Originally seen at Derby Playhouse, the two-hander - written by Lanie Robertson and starring Dawn Hope as Holiday - had a sell-out run in 2002 at north London's New End Theatre and toured the UK in 2003. The play takes place in 1959, around midnight in the small Philadelphia bar of the title, where Holiday is making one of her last appearances.

Born Eleanora Fagan in Philadephia, Pennsylvania in 1915, Holiday started her career in a Baltimore speakeasy and made her first commercial recording with Benny Goodman in 1933. Over the next 11 years to 1944, she recorded over 200 tracks, including such jazz standards as "God Bless the Child", "When a Woman Loves a Man", "Don't Explain", and "T'aint Nobody's Biz-ness", many of which feature in Lady Day at Emerson's Bar and Grill.

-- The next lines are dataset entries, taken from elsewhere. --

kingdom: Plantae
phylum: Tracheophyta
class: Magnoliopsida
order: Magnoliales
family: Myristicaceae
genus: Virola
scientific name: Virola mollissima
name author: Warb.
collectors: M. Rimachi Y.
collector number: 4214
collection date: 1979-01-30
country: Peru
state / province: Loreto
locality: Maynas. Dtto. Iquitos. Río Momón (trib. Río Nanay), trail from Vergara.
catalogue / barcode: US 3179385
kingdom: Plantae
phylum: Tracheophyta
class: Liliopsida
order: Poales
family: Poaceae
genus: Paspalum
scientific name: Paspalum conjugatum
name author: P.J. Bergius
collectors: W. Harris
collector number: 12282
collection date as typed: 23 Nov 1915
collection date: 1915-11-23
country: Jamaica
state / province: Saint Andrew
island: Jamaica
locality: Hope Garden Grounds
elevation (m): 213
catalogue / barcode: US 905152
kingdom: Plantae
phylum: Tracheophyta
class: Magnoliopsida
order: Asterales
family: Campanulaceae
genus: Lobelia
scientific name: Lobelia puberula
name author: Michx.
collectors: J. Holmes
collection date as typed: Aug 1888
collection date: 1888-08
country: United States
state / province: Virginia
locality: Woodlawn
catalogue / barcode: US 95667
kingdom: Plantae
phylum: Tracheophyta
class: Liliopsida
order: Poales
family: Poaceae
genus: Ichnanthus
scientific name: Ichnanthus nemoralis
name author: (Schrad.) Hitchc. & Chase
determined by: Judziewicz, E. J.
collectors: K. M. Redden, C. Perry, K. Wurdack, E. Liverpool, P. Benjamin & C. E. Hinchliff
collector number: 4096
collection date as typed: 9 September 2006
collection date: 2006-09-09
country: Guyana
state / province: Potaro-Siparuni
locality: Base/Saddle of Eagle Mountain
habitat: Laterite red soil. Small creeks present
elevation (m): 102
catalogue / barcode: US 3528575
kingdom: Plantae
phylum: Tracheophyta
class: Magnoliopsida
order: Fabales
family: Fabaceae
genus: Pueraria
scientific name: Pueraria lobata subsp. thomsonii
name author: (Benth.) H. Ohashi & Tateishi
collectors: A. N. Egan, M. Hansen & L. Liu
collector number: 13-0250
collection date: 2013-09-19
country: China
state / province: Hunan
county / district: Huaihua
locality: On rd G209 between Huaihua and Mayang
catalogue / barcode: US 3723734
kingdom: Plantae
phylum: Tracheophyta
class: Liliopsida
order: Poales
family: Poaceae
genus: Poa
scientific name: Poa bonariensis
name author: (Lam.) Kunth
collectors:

In addition to music, Holiday's life was marked by failed romance, heroin addiction and poverty, a tragedy captured posthumously on film in 1972 with Lady Sings the Blues in which Diana Ross played the singer. The real Billie Holiday died in 1959, aged 44.

Lady Day at Emerson's Bar and Grill is directed by former Derby Playhouse artistic director Mark Clements, who has been newly appointed as the artistic director of the New Players.

The production has musical direction by Warren Wills, who accompanies Hope onstage on the piano, playing Holiday's musical director Jimmy Powers. It’s designed by Chris Crosswell, with lighting is by Alexandra Stafford, sound by Nick Greenhill and costumes by Colin Mayes.